-- Given records follows --

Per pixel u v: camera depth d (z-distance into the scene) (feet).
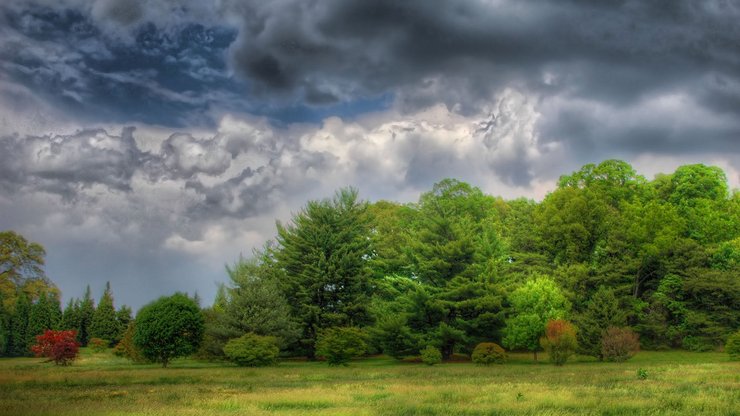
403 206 235.20
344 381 100.17
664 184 235.81
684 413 58.70
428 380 101.04
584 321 165.48
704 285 182.09
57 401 69.56
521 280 182.91
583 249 202.08
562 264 202.69
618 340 152.56
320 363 165.89
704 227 207.31
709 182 219.41
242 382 98.27
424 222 191.31
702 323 184.85
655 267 202.80
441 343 162.91
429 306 165.68
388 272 201.98
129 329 163.53
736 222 209.15
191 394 77.10
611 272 188.14
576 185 232.73
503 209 253.03
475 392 77.56
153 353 143.64
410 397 72.54
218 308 177.99
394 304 175.63
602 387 84.79
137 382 97.71
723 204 216.54
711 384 88.22
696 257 191.21
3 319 236.02
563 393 74.90
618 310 166.30
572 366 138.21
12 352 237.25
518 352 200.13
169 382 98.63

-- Given records concluded --

■ Exercise description ■
All lines from the one that holds "242 382 98.27" to the end of the entries above must be transcribed exactly, both ends included, and no others.

■ Your response ■
242 382 98.27
424 222 191.31
702 323 184.85
655 267 202.80
441 343 162.91
429 306 165.68
388 272 201.98
129 329 163.53
736 222 209.15
191 394 77.10
611 272 188.14
576 185 232.73
503 209 253.03
475 392 77.56
153 353 143.64
410 397 72.54
218 308 177.99
394 304 175.63
602 387 84.79
137 382 97.71
723 204 216.54
711 384 88.22
696 257 191.21
3 319 236.02
563 393 74.90
618 310 166.30
572 366 138.21
12 352 237.25
518 352 200.13
169 382 98.63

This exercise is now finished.